To assess whether miR-122 functions in protecting the 5’-end of viral RNA from Xrn2 degradation, the susceptibility of modified HCV domain I-containing RNAs to Xrn2 attack was tested in the presence of miR-122 or miR-124. When HCV RNAs were incubated with miR-122, 5’ monophosphorylated-, 5’ triphosphorylated-, and capped-HCV RNAs were protected from degradation by Xrn2 (Fig. 3B middle). This finding shows that the recombinant Xrn2 protein does not contain endonuclease activity. In contrast, the unrelated miR-124 failed to provide protection of 5’ monophosphorylated or 5’ triphosphorylated HCV RNA domain I RNAs from Xrn2-mediated degradation (Fig. 3B bottom). These results provide strong evidence that Xrn2 associates with HCV RNA and that miR-122 protects the 5’-end of the viral genome from degradation by Xrn2.

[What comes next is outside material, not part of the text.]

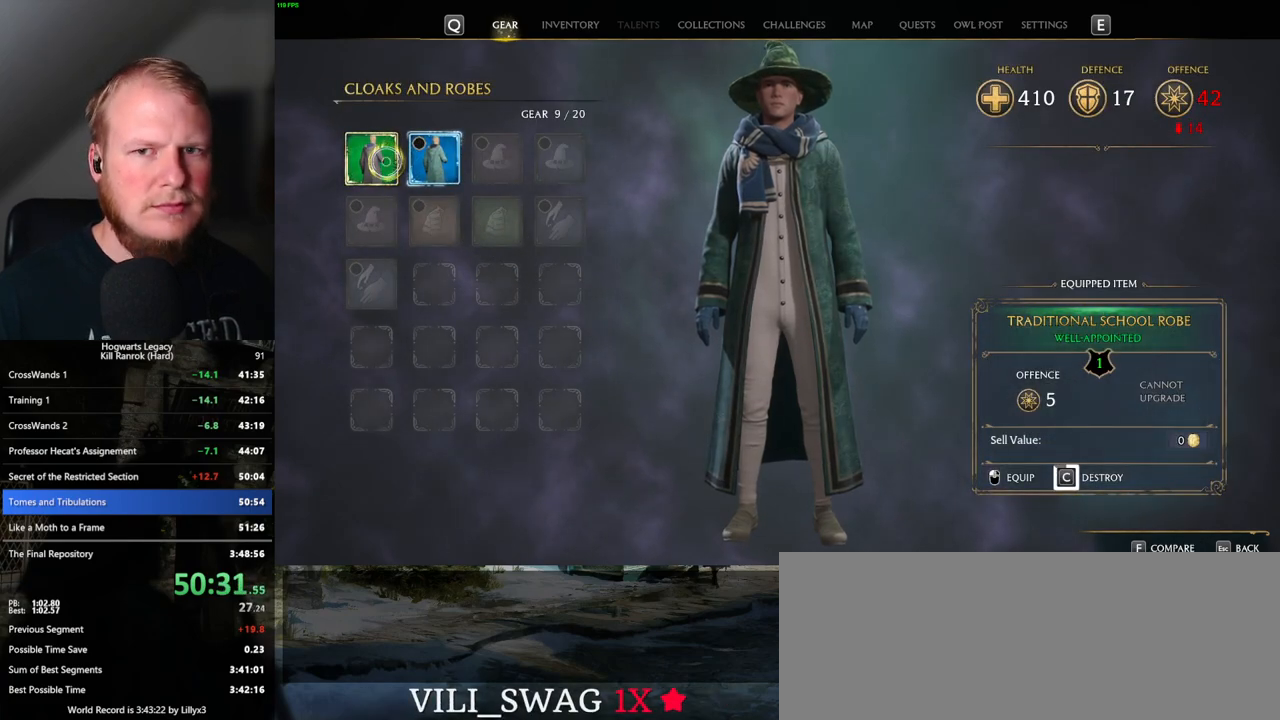
{"keys": ["c"], "mouse": [], "events": []}
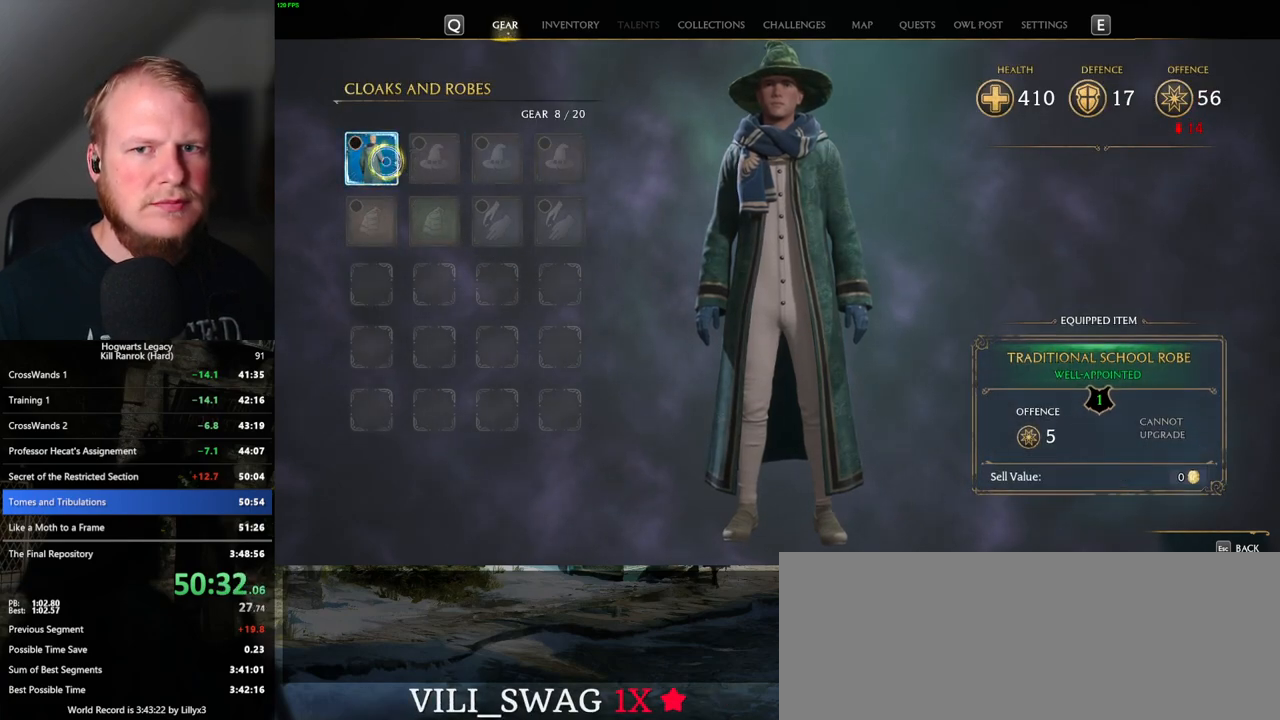
{"keys": [], "mouse": [], "events": [[233, "c", "up"], [250, "escape", "down"], [350, "escape", "up"]]}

Enhancement of HCV RNA abundance during sequestration of miR-122 and concomitant depletion of Xrn2
MicroRNA-122, which has a 5’ monophosphate, is known to stabilize HCV RNA. To determine whether Xrn2 degrades miR-122, Xrn2 was depleted by siRNA-mediated gene knockdown. Figure S3A shows that Xrn2 depletion had no effect on miR-122 abundance in both uninfected and HCV-infected cells. These results show that, unlike mature microRNAs in C. elegans (Chatterjee et al., 2009), human miR-122 is not degraded by Xrn2.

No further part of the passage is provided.